Eclectic and bold, Cage the Elephant and Beck took to the outdoor stage at Ak-Chin Pavilion on July 21 to face a blistering triple digit heat, strip off some clothes and put on a performance that harkened back to festival season.
Despite his wiry frame, Cage the Elephant’s lead singer Matt Schultz is a larger than life performer. The band began the show with “Cry Baby” as the singer’s body contorts and bends in a theatrical, interpretive dance across the stage and into the crowd. Schultz used numerous props such as a fan and a mask which he declared he made himself and destroyed later on in the set. His theatrical character worked in his favor as the audience went wild for his boneless style of dancing.
Although Schultz rarely spoke to the audience he did seem to mention how hot it was in Arizona numerous times, which he proved by removing everything but his boxer briefs and socks by the end of the evening.
It took a couple of songs for Cage the Elephant to really get into a groove during their set. Schultz’s vocals were a little too lost in the moment a couple of times and his pronunciation was unclear and muffled. The vocals were only momentarily sacrificed while he climbed on speakers, swung from scaffolding or did a headstand. The band gained more momentum when they played “Ain’t No Rest for the Wicked” and followed it with a handful of other hits that kept the crowd singing along.
The staging was quite simple with just a staircase in the center. The lighting was monochromatic cut with an excessive amount of fog. Fire pyrotechnics made an incredibly brief appearance. A complicated set was unnecessary as most of the musicians in Cage the Elephant seemed incredibly passionate about their performance. Their energy and movements were big and bold.
It is very clear that the band has performed at numerous festivals in front of thousands of people. Their energy never wavered. Guitarist Brad Shultz even made an appearance in the audience a couple times. This was an impressive feat as fans swarmed the musician while he played the guitar.

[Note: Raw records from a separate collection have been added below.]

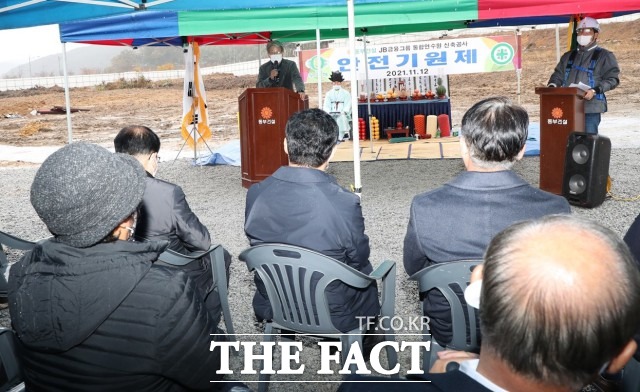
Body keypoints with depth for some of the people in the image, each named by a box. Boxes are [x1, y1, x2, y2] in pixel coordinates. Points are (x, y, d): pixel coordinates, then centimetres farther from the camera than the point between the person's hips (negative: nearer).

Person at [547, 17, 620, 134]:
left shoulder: (604, 56, 6)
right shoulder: (569, 56, 22)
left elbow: (612, 79, -1)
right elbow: (558, 74, 22)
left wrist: (595, 91, -16)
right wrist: (552, 85, -1)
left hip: (591, 107, -4)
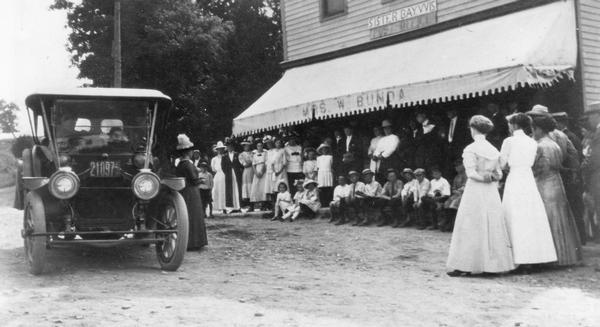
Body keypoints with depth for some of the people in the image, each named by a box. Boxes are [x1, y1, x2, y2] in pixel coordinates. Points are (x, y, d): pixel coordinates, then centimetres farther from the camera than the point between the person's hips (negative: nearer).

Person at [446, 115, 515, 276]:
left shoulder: (470, 149, -9)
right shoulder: (494, 150, 10)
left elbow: (471, 173, -15)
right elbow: (499, 174, 9)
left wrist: (483, 177, -6)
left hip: (475, 191, -6)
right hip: (492, 192, 6)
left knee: (471, 228, -3)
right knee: (492, 226, 9)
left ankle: (464, 265, -3)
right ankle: (492, 262, 9)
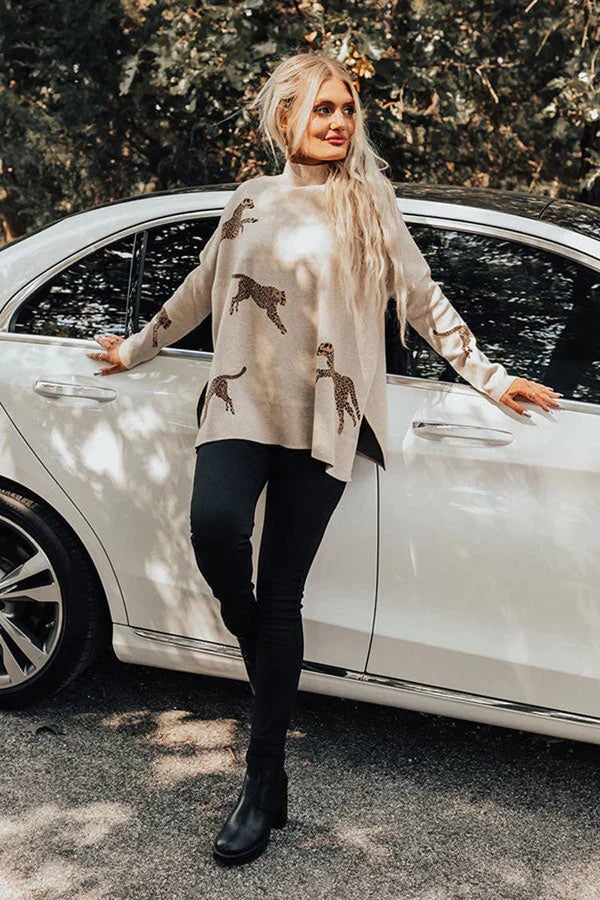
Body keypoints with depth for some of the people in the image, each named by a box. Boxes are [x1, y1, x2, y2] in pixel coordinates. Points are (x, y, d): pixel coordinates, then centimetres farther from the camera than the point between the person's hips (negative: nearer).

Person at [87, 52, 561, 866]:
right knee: (215, 526, -29)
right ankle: (256, 647, 4)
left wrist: (491, 378, 8)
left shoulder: (369, 205, 9)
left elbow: (423, 299, 11)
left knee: (282, 592, -4)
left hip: (322, 418, -1)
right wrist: (138, 348, 32)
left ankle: (265, 781, 6)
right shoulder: (251, 202, 13)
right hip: (243, 401, 1)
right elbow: (200, 290, 25)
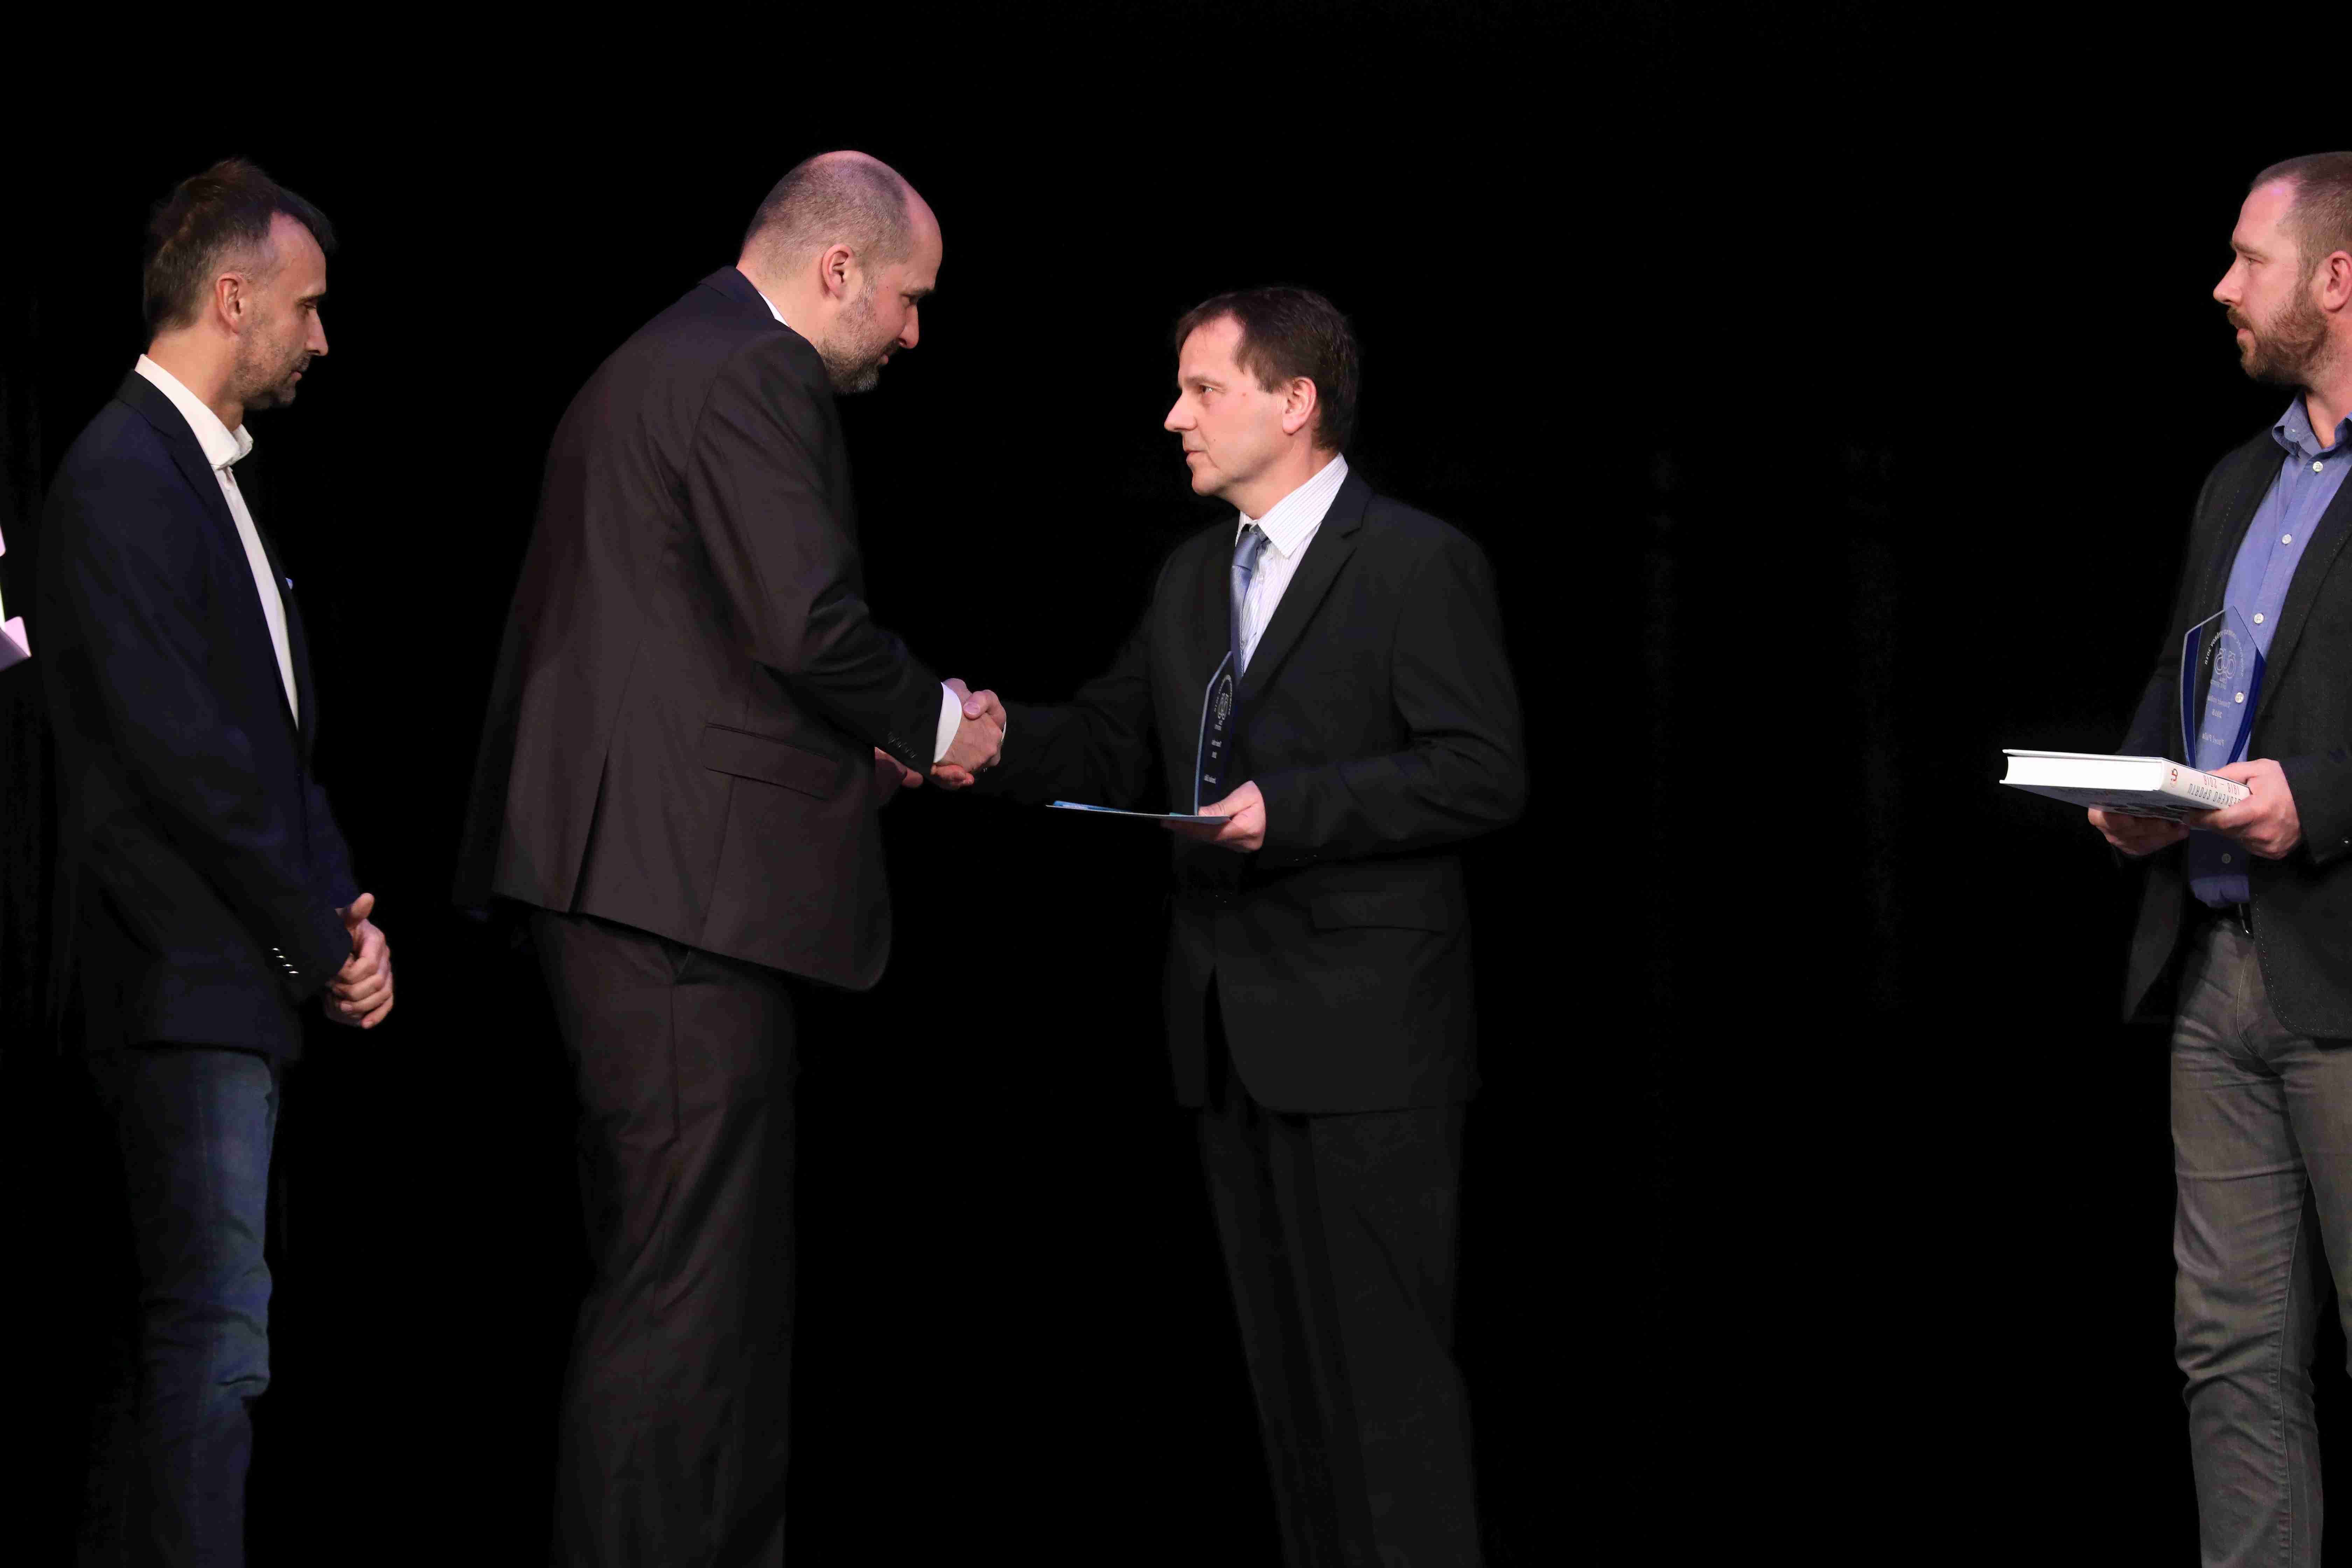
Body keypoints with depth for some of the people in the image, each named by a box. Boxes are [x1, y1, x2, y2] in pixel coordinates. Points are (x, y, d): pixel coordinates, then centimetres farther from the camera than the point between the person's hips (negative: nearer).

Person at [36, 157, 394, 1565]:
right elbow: (181, 754, -18)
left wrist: (342, 913, 5)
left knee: (214, 1331, 9)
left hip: (251, 982, 10)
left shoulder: (209, 474, 19)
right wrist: (325, 935, -10)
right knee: (217, 1340, -11)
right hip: (186, 978, -10)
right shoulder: (124, 478, -13)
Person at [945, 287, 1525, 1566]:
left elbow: (1483, 773, -13)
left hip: (1363, 1030, -8)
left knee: (1382, 1356, -8)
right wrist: (1005, 739, -3)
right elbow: (1116, 746, 16)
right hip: (1230, 1029, 8)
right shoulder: (1191, 577, 17)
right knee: (1283, 1355, 12)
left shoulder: (1418, 564, -7)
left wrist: (1292, 809, -21)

The drummer for the evening was not the band’s usual drummer Jared Champion. Instead, Kyle Davis filled in. The audience would never have known Davis wasn’t a band regular if it hadn’t been announced. Davis’s performance was stellar. His giant grin only left his face when he was screaming the lyrics along to the music. His showmanship and charisma paralleled his talent. Davis played incredibly.
The band ended their set with “Teeth” and the musicians abruptly left the stage while Matt Schultz was shoulders deep in a crowd of swarming fans. The vocalist balanced on gates by the tech booth, twisted his body like a yogi and took pictures with fans long after Cage the Elephant’s set was finished.
Beck was a much more polished performer than Cage the Elephant. From his sleek blazer to the musicians playing atop mirrored platforms, Beck clearly had a particular vision and mood for his performance. Bright graphics flickered on the screen in the background and lighting was more focused with lasers and multiple colors.
He began the set with one of his most popular songs “Loser.” The crowd screamed the song along with him. He quickly traded his blazer in for his trademark wide brimmed hat. “Up All Night” was a memorable song from the performer’s set. This added some energy to the waning crowd. He played other hits such as “The New Pollution” and “Que Ondo Guero.” Despite the visual interest of the performer and upbeat tracks, he did start to lose audience members around 10:30 pm.
Beck eventually lost such a good amount of the crowd that he invited everyone back in the lawn seating to come up to the front section. This breathed more life into the crowd. Although the new wave of fans created a stampede of chaos. Beck played “Where It’s At” and began to introduce bandmates as they played snippets of classic tunes. Matt Schultz of Cage the Elephant then joined Beck back onstage for their song “Night Running” and completed the night with a reprise of “Where It’s At.”
The overall performance was reminiscent of a small festival. The performers were equally energetic with different approaches to motivating the crowd. Although their stylistic choices contrasted, the bands were complementary for an exciting night of alternative rock. The Night Running Tour will continue across the country through the summer.